Long time listener, first time caller.

I will qualify this by saying that I have been reading your column since sometime in 2006 and have over time gone back and read all of your archives as well. Your advice has improved my life not just with my partner but with everyone that I love. Anyone that reads more than a few of your columns can see that “GGG” is a concept that applies not just to the physical aspect of a relationship but to every aspect. Reading your column has been some of the best value for money I have ever seen.

But I have to call you out on your advice to WIMP. In 99% of relationships, Dan, the withholding of physical affection is never the answer. I bet that your relationship can handle the type of thing you described in your response because there is already good communication, your partner otherwise knows where he stands, is confident that you love him, and knows that you would only do something like that after deep reflection. In most other relationships, however, withholding physical affection may change behaviour but it will also plant seeds of resentment that lead to far worse problems down the line.
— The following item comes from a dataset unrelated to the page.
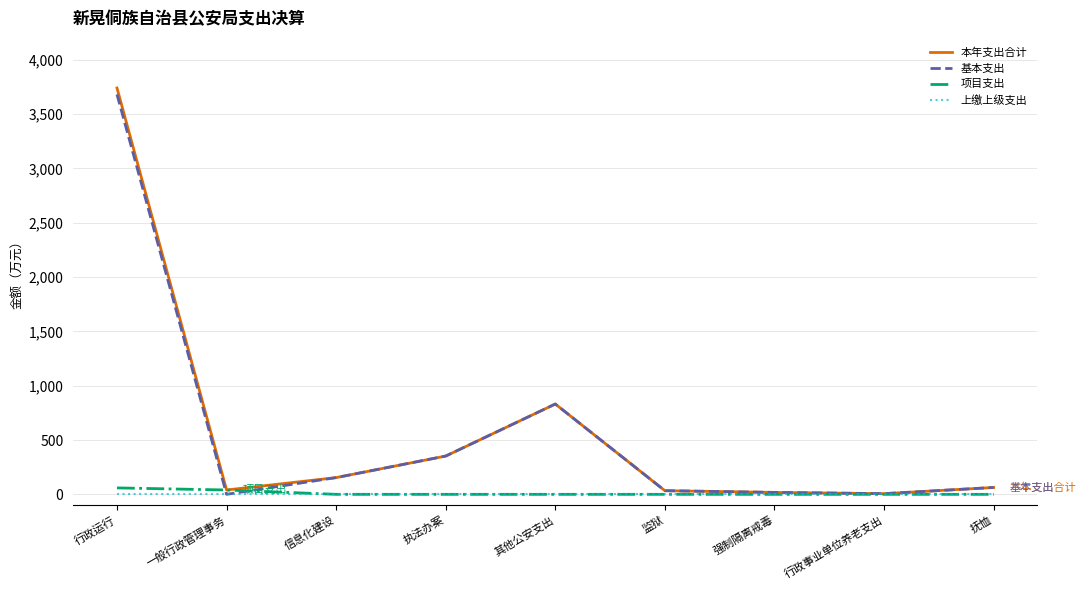

Read the 本年支出合计 value at 行政事业单位养老支出.

6.2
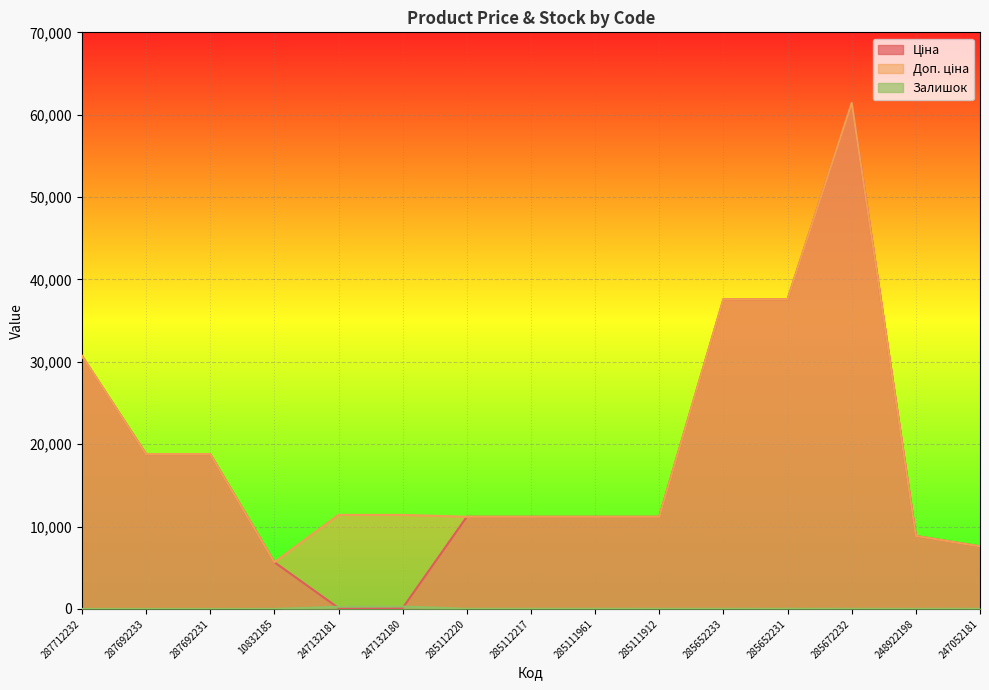

What are all the series names shown in the legend?

Ціна, Доп. ціна, Залишок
I realise that you only have one (short) letter to go on. You do not know anything else about WIMP’s relationship. But based upon her statement that her boyfriend has not had a motorcycle before he met her I would suggest that the man she is with either 1. has needs that are not being satisfied, needs that have nothing to do with a desire to ride a motorcycle, and that these needs could be satisfied by WIMP in other ways if she truly loved him AND he lets her know what those needs were (unless she just wants to control him) or 2. the man WIMP is with is a selfish dickhead that does not love WIMP (after all, they both already agreed to a compromise and she allowed him to enjoy the motorcycle/scooter hybrid without any further emotional blackmail). At the end of the day who knows if this is the only thing going on in that relationship.
My point is that withholding sex will not solve any of these relationship problems, it will only make everything worse.

Just Another Dilemma

My response after the jump...

•••••••••••••••••••••••••••••••••••••••••

Let me see if I follow you, JAD: Since WIMP's BF didn't have a motorcycle before they met, his sudden desire to acquire a motorcycle is evidence that he isn't satisfied with something... and there are other ways (sexytime ways?) that the WIMP could satisfy her BF and if WIMP were satisfying him in those other ways (sextime ways?) then her BF wouldn't need or want a motorcycle. It's either that or he wants a motorcycle because he doesn't love his girlfriend.

That's quite a leap you're making there, JAD. Two leaps, both big.

The BF's interest in acquiring a motorcycle could Mean Something Major, I suppose, but it's far more likely that motorcycles are something he's taken an interest in. People—even people in relationships—aren't static. They grow, they change, they lose interest in some things, develops interests in others. Sudden interests happen and they don't necessary Mean Something Major. Sometimes a motorcycle is just a motocycle.

As for your point that withholding sex is almost always wrong—or wrong 99% of the time—I respectfully disagree. I'll concede that withholding love and affection is usually wrong. And here's a little of that full disclosure stuff: I was mostly joking when I recommended to WIMP that she withhold sex to get her way. (Fuller disclosure: I wasn't really interested in helping WIMP. I just wanted to talk about how I stopped Terry from growing a mustache.)

But all that said/disclosed, JAD, I can think of lots of cases where withholding sex is absolutely the right thing to do: when your partner's personal hygiene is terrible and they refuse to bathe/brush; when your partner wants oral but refuses to give it; when a kinky partner neglects a vanilla's partner's needs and vice-versa; when your partner will only have sex in one position and you're bored out of your fucking mind. The line between refusing to fuck your partner in protest—withholding sex for reasons like the ones I've listed here—and simply not wanting to fuck your partner because he or she is a lousy, selfish, smelly lay is a blurry one.

So, yeah, there are times when withholding sex is the right thing to do. People shouldn't abuse their power to withhold, of course, and we shouldn't unfairly manipulate our partners by withholding sex. But withholding is sometimes the only way you make someone understand that bathing, reciprocity, and variety are important.

And shaving—shaving is important too.

Finally, JAD, Terry didn't regard my refusal to kiss him until he shaved off his mustache as the product of deep reflection. He regarded it as a product of deep assholery.